[UFO Chicago] Hydrogen gas?
Williamson, Brad
Brad.Williamson at uop.com
Tue Jun 14 15:43:27 CDT 2005
Electrolysis of water would certainly work as well, and is easy to do
unless you plan on recompressing it. If you plan on filling a (small)
"hot air balloon" type of thing, it would be fairly simple to do. I have
not done the math to see how much H2 gas you would need for 30 pounds of
lift, but I would start here:
http://www.chem.uiuc.edu/clcwebsite/elec.html
Generally, one electrode bubbles H2, and the other bubbles O2, you need
a contraption to capture the H2 bubbles on their way out of the water,
so an inverted container over the H2 side electrode should suffice. How
much voltage? How to get it? Will it explode? These are questions left
to the character wanting to levitate things with Hydrogen ;-)
I would use distilled water, less of a short-circuit effect...
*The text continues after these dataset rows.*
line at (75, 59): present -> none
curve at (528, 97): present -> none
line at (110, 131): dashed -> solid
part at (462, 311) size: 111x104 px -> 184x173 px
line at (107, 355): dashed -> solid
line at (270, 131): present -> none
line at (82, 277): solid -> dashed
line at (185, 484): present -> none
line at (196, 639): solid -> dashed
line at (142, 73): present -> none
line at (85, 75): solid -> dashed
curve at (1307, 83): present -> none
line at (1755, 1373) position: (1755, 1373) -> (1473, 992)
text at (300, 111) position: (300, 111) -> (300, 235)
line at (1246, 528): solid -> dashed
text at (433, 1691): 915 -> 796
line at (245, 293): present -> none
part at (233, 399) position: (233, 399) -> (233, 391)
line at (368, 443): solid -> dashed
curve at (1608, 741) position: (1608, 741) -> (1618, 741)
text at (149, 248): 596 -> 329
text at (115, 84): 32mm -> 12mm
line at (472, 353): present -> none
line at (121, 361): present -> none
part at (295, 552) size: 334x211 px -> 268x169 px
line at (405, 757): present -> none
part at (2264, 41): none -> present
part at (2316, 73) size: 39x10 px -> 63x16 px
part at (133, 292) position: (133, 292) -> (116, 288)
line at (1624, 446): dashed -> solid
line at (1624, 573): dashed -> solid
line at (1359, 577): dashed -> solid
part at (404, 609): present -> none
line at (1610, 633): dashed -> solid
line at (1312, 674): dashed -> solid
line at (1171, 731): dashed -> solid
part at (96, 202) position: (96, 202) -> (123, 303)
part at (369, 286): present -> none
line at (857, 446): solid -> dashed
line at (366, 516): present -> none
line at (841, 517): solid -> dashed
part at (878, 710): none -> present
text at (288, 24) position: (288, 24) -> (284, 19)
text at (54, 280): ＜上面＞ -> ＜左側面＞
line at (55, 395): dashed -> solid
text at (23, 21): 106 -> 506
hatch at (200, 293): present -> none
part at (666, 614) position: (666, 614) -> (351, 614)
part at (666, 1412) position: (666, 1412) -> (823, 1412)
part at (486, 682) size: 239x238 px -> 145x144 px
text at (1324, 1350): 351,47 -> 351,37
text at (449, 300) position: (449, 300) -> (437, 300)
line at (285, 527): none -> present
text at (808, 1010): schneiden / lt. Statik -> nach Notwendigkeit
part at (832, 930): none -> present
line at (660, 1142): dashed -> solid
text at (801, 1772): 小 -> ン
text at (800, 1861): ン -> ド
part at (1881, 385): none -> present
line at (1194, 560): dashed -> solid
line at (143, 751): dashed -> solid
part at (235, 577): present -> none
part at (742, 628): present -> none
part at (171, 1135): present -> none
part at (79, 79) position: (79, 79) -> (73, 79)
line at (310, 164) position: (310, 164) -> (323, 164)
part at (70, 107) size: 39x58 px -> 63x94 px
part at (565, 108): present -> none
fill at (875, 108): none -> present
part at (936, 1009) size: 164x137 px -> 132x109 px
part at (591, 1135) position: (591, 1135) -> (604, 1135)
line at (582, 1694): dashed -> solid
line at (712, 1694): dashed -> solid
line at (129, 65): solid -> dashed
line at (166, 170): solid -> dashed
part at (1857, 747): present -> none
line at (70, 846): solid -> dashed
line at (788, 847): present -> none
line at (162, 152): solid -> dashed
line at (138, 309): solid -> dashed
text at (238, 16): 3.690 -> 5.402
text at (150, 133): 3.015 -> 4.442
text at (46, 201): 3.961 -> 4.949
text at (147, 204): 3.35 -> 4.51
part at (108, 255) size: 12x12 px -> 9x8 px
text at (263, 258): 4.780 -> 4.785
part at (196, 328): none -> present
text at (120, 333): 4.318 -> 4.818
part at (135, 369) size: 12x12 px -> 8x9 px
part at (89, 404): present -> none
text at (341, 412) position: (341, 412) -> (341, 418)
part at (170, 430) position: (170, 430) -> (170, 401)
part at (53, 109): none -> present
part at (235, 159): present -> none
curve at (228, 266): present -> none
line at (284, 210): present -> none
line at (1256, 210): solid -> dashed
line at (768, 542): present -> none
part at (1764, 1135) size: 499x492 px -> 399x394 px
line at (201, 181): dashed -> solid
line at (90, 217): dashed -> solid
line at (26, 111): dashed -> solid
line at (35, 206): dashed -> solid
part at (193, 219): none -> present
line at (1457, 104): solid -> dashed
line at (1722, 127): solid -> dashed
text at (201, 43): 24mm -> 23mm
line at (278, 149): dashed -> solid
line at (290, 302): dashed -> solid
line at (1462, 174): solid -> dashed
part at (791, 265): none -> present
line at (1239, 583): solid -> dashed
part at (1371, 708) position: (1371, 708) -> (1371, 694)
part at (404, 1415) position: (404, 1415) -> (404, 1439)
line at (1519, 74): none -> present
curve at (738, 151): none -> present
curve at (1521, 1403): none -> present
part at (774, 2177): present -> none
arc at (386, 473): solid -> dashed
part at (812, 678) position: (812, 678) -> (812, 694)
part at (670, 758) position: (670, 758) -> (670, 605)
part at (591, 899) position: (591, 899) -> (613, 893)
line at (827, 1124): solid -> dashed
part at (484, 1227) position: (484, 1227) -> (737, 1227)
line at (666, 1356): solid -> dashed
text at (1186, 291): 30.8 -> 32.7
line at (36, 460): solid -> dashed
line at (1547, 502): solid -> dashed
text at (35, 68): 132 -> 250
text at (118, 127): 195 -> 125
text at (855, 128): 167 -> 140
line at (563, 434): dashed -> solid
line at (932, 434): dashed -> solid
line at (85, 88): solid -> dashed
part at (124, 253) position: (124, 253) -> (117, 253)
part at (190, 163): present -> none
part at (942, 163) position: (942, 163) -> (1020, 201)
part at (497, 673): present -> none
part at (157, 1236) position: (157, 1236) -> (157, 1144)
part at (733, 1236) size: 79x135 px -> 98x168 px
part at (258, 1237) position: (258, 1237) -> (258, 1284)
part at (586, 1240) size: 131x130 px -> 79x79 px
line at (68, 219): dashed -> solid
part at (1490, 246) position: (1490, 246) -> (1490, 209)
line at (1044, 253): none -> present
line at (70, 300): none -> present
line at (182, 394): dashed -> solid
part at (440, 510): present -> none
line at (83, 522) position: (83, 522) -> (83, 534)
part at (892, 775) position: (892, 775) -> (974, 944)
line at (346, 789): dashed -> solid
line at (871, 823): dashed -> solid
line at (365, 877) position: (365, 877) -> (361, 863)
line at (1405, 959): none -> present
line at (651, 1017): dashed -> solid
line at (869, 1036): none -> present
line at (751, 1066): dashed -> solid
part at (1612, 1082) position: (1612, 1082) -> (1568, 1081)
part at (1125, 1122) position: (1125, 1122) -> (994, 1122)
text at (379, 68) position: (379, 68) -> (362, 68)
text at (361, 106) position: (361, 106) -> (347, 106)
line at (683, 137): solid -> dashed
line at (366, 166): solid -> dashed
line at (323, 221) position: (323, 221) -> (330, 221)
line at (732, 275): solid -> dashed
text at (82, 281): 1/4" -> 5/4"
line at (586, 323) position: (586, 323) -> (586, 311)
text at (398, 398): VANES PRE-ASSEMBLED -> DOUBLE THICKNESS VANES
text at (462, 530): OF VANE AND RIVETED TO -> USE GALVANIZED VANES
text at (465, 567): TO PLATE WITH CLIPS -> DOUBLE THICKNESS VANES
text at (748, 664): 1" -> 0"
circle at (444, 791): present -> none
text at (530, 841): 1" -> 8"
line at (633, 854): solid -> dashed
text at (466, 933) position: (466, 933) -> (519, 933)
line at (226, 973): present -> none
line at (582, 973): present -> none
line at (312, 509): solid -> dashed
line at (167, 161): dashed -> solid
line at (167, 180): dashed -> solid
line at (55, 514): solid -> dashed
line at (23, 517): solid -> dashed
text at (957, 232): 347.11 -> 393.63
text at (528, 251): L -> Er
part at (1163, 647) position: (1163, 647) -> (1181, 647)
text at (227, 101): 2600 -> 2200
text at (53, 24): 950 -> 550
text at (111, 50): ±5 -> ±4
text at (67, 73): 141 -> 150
Science class was fun! (Booom!)
Brad
-----Original Message-----
From: ufo-bounces at ufo.chicago.il.us
[mailto:ufo-bounces at ufo.chicago.il.us] On Behalf Of Neil R. Ormos
Sent: Tuesday, June 14, 2005 2:44 PM
To: Jordan Bettis
Cc: ufo at ufo.chicago.il.us
Subject: Re: [UFO Chicago] Hydrogen gas?
On Tue, 14 Jun 2005, Jordan Bettis wrote:
> I got a good (bad?) idea to build something that could use hydrogen
> gas as a levitant. My question is, is it easily obtainable and cheap?
> Where would I go to get it? I shouldn't need large quantities (enough
> to lift 30 pounds or so).
I believe the easiest source for Hydrogen is a welding supply, but I
don't know whether the Hydrogen you get there is adulterated with some
denser gas that would render it useless for lifting. You might also try
one of the industrial gas suppliers: Airco, Praxair, etc.